The Curse of Brimstone begins with a city on the verge of becoming a ghost town and in it lies our main character, Joe Chamberlain. Joe is down on his luck. He has no money, he has no job, his car is breaking down, and his father is on disability. Things sure don’t look well for Joe, but he hopes things will pick up after he hitches a ride with a mysterious stranger. A stranger who promises to “fix” Joe’s disdain for the town that brought him nothing but misery.
The relation to Joe and his hatred for the town does pay off as to why he was chosen to be this stranger’s agent since he is filled with such rage. This is something that works for the story, but it doesn’t work by making the character likable.
This issue breaks Joe down to the point that I don’t empathize with him, but instead pity him. There is nothing redeeming about him other than the fact that he is trying, poorly, to help out his sister and father, but even then he ends up walking out on them.

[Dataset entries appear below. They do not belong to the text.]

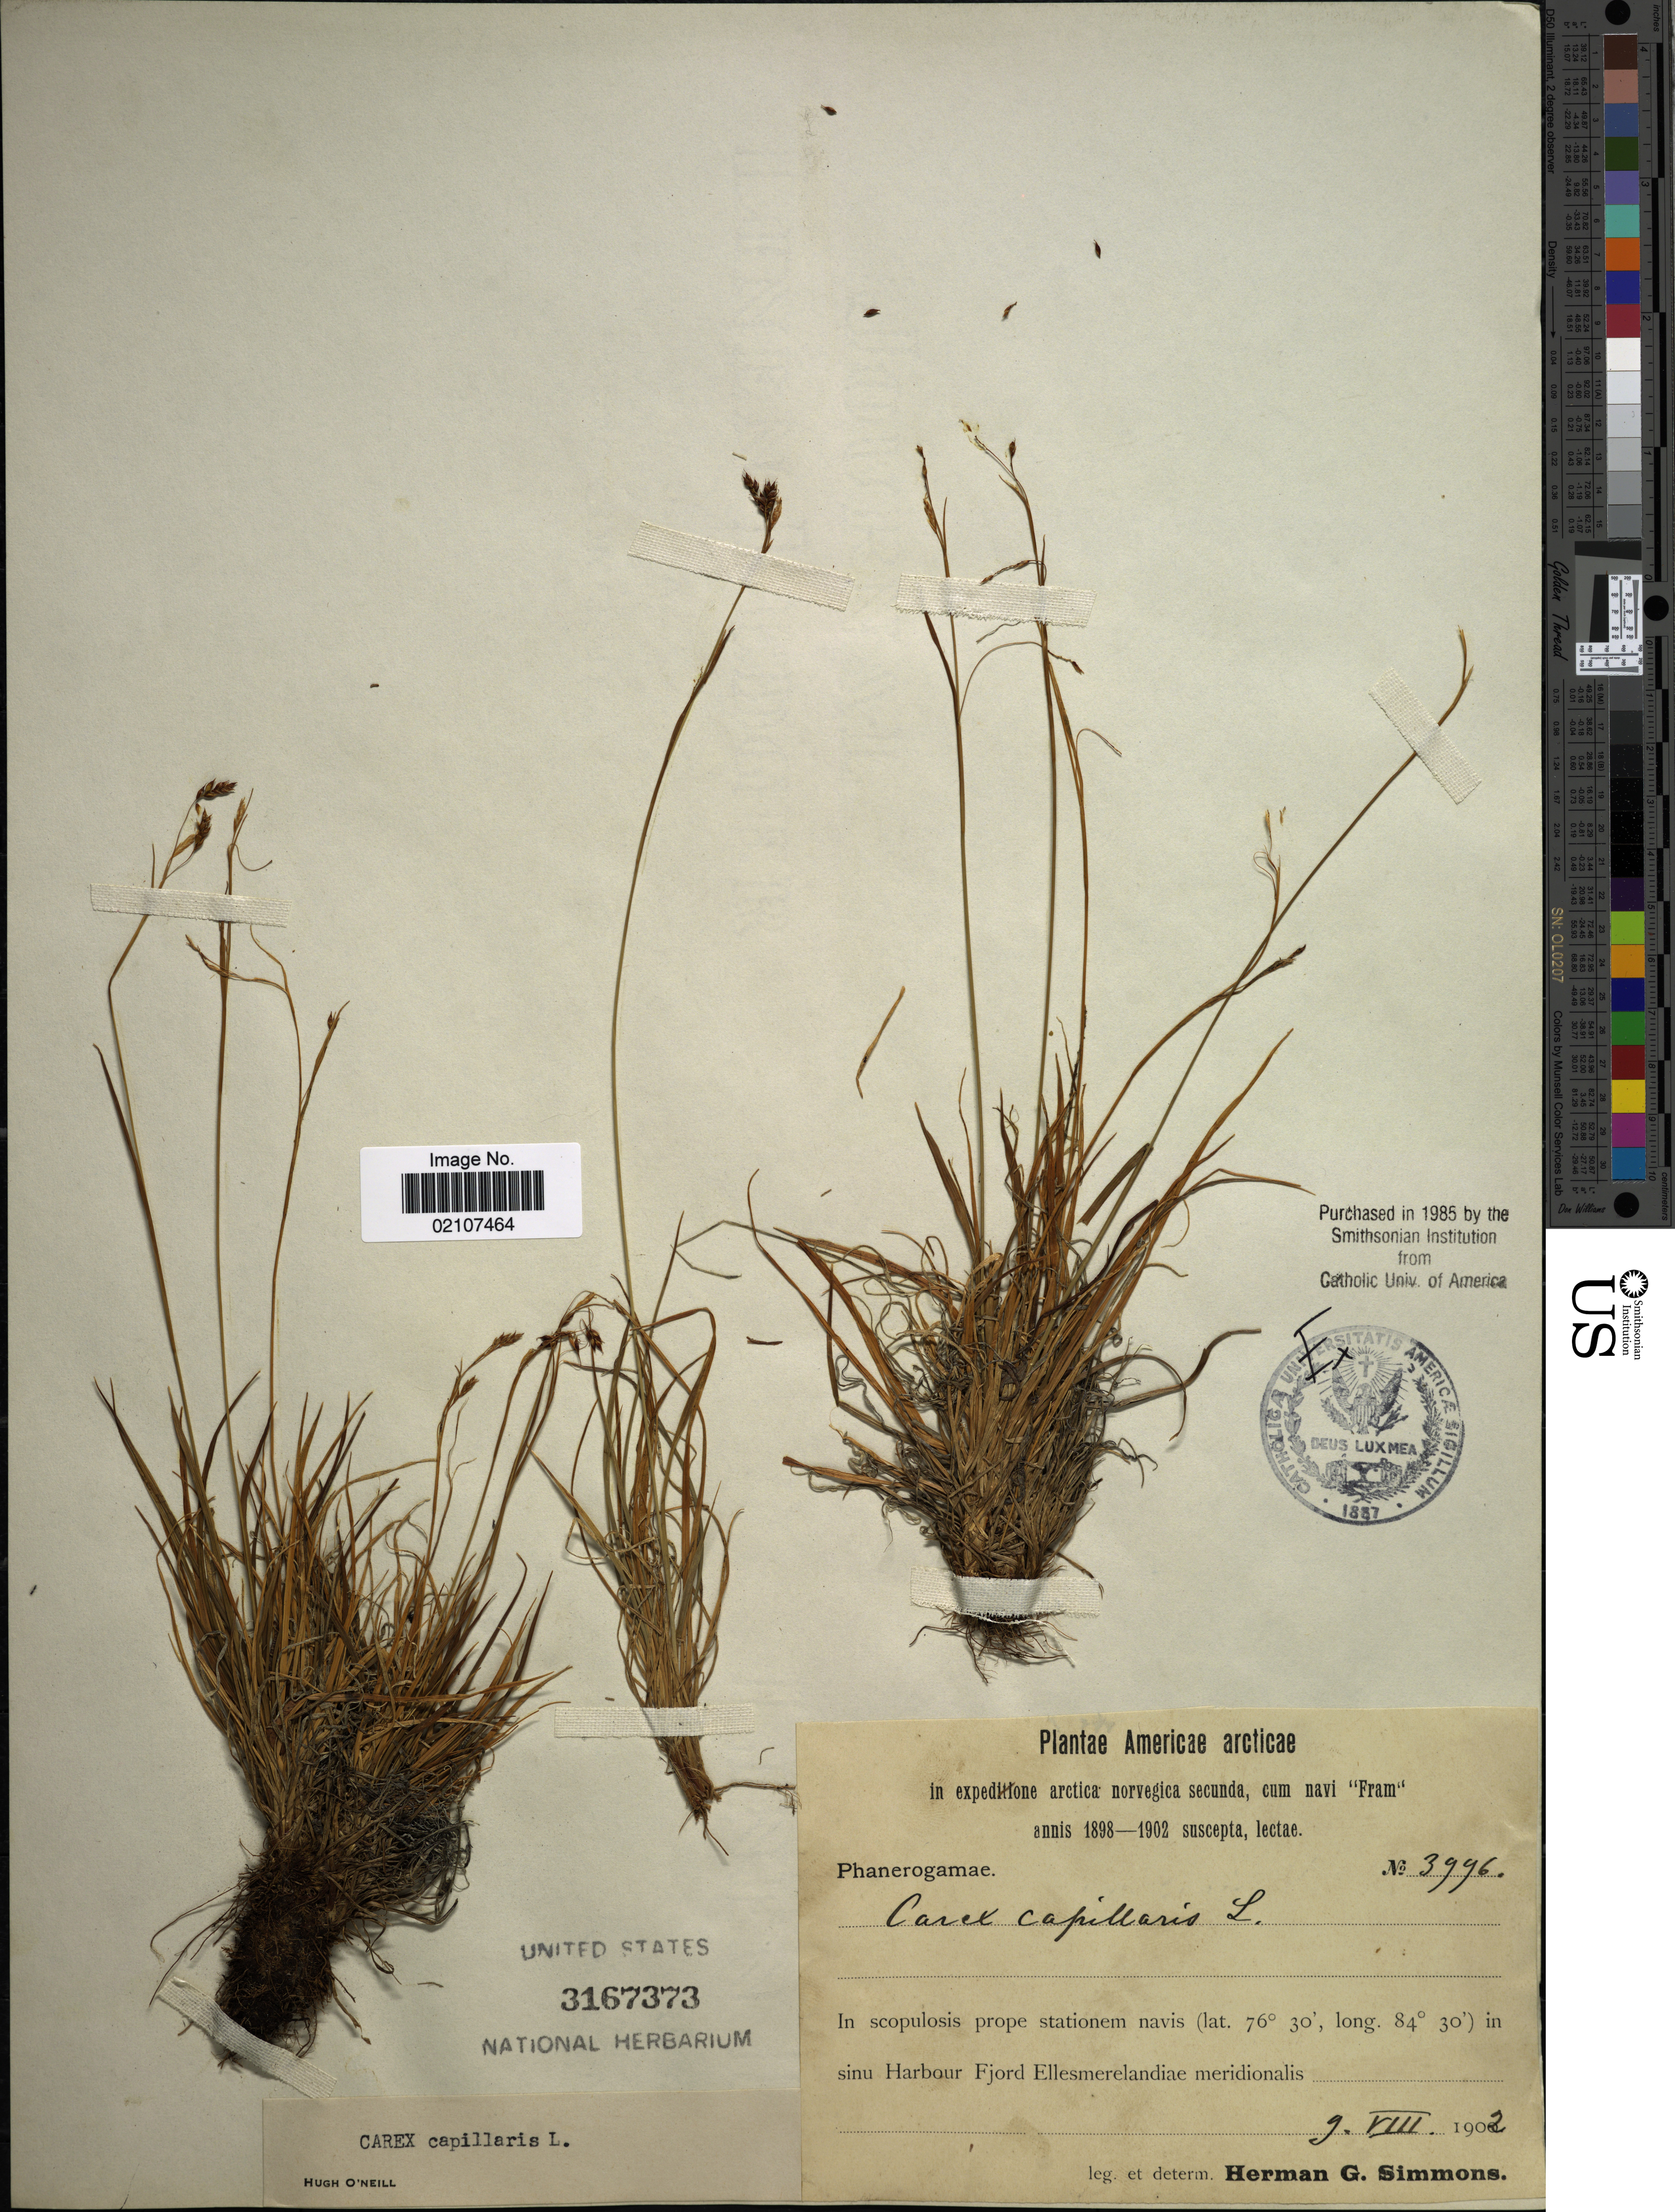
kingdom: Plantae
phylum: Tracheophyta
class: Liliopsida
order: Poales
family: Cyperaceae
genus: Carex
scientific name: Carex capillaris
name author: L.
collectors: H. Simmons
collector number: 3996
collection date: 1902-08-09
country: Canada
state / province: Northwest Territories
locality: Americæ arcticae, In scopulosis prope stationem navis in sinu harbour Fjord Ellesmerelandiae meridionalis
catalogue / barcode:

At first, Joe seems to blame everyone else for the problems he has rather than blaming himself. Fortunately, he finally puts some responsibility on his shoulders at the end during his discussion with the stranger, but it had me wondering why he was so social now when he seemed so distant earlier to people he actually knew.
As for the artwork, the panels filled with fire and Joe as the monstrous Brimstone were great to look at, but there was too little of it. Instead, we get a lot of character interaction and it all sort of revolves around Joe hating his town and his situation. With the town itself being boring it makes it difficult for the artist to draw an interesting and eye captivating scenery. For the most part, we get a town with little depth as a good chunk of the panels are filled with talking heads.
This comic may have done little for me, but I still believe this story has potential to pick up as Joe takes on the role of Brimstone. I might still recommend this comic for those that are intrigued by a darker DC character, but you still won’t get much of that here. Which is why the second issue needs to visually be stimulating, and Joe needs to be likable as Brimstone. If the next issue is able to make up for the dull town and pitiable character then there still might be fuel for the fire.